= Juan Pardo (explorer) =

16th-century Spanish explorer

Juan Pardo was a Spanish explorer who was active in the latter half of the 16th century. He led a Spanish expedition from the Atlantic coast through what is now North and South Carolina and into eastern Tennessee on the orders of Pedro Menéndez de Avilés, in an attempt to find an inland route to a silver-producing town in Mexico.

In 1566 Menéndez had built Fort San Felipe and established Santa Elena on present-day Parris Island; these were the first Spanish settlements in what is now South Carolina. While leading his expedition deeper into the interior, Pardo founded Fort San Juan at Joara, the first European settlement in the interior of North Carolina, and five additional forts in what are the modern U.S. states of North Carolina, Tennessee, and South Carolina. These five forts were Fort San Pedro near Chiaha, Fort San Pablo on the French Broad River, Fort Santiago near modern Salisbury, North Carolina, Fort Santo Tomás near Cofitachequi, and Fuerta de Nostra Señora north of Santa Elena.

==New World exploration==
Pardo led two expeditions from Santa Elena into the interior of the present-day southeastern United States. The first, from December 1, 1566, to March 7, 1567, numbered 125 men who went to seek food and to establish bases among the region's indigenous people. He established Fort San Juan at Joara, a Mississippian culture center (near present-day Morganton, North Carolina) and left a garrison behind. Claiming the settlement for Spain, he renamed it Cuenca in honor of his Spanish city Cuenca.

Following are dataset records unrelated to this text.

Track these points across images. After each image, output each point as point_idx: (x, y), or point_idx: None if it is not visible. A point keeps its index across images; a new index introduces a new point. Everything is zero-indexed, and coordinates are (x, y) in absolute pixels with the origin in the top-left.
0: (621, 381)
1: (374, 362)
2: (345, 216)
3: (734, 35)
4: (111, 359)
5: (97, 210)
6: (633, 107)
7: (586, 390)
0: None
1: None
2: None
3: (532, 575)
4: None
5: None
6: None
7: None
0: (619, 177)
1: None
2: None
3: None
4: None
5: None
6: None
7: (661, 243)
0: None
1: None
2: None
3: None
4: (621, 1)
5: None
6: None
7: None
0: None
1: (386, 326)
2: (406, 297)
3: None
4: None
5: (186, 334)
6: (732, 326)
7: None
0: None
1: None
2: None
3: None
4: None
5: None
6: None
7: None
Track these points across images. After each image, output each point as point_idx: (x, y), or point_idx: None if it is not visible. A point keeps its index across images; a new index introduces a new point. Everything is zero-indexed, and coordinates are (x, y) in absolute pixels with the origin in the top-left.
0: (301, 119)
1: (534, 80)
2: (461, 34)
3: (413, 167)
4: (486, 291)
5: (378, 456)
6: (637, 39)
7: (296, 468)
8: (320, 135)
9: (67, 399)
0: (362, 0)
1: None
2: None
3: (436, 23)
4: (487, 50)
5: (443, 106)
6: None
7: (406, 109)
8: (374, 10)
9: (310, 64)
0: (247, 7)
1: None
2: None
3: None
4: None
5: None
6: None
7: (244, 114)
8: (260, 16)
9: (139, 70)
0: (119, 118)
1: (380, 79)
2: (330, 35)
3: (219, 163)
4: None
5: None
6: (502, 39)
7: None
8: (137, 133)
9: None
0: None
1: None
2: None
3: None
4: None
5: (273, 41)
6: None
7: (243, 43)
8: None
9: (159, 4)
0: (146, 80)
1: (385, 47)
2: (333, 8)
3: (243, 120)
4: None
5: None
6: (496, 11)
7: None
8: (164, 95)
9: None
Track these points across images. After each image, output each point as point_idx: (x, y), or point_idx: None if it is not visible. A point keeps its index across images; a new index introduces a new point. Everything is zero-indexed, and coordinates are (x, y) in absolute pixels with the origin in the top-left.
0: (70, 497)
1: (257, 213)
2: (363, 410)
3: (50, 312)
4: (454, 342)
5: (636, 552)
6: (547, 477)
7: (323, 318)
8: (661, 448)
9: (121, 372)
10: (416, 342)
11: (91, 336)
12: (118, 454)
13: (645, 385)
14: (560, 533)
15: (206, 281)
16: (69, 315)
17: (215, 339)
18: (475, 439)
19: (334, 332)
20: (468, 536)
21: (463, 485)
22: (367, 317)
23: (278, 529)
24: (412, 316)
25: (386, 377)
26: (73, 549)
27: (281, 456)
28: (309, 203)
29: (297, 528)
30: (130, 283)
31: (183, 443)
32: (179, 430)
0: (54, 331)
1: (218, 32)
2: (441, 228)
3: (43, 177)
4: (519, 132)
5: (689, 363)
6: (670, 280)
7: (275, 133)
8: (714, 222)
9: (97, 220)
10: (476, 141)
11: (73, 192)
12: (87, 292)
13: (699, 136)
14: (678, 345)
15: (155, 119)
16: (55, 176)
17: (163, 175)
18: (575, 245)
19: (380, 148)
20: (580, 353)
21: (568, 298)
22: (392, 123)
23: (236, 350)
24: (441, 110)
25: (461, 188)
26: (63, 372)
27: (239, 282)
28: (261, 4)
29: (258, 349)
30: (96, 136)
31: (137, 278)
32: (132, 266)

Pardo led a second expedition from September 1, 1567, to March 2, 1568, and explored the Piedmont interior and south along the Appalachian Mountains. He established an additional five forts to the west of Joara, intended to supply a land route to Zacatecas in present-day Mexico, where the Spanish had silver mines they wanted to protect. The Spanish mistakenly thought the Appalachians were connected to a central Mexican mountain range. Pardo returned to Santa Elena when he learned of a French raid there.

Later in 1568, the Native Americans turned against Pardo's garrisons in the interior, killing all but one of the 120 Spaniards and burning down all six forts. The Spanish did not make another effort to colonize the interior of North Carolina.

In 1569, Pardo left the Florida colony to return to Spain; no further details about his life and death are known after that.

==Archaeological evidence==
Since 1986, archaeologists working at the Berry Site near Morganton have found evidence of Mound Builders, burned huts and 16th-century Spanish artifacts. There is strong scholarly consensus that this is the site of Joara and Fort San Juan. In 2007, the archaeologists fully excavated one of the burned huts. They found Spanish ceramic olive jar fragments and iron plate from a 16th-century brigandine type armor, typical of what the expedition would have used. The Joara and Fort San Juan sites are being excavated through the Joara Foundation and a partnership with Warren Wilson College.

A stone speculated, but unsubstantiated, to have been inscribed by Pardo or one of his men is in the collection of the Spartanburg County Public Library. Considered a "portable petroglyph", it is inscribed with a parallelogram, a pictograph of the sun pointing away from it, and the date "1567". The stone was found in 1934 by a farmer near Inman, South Carolina.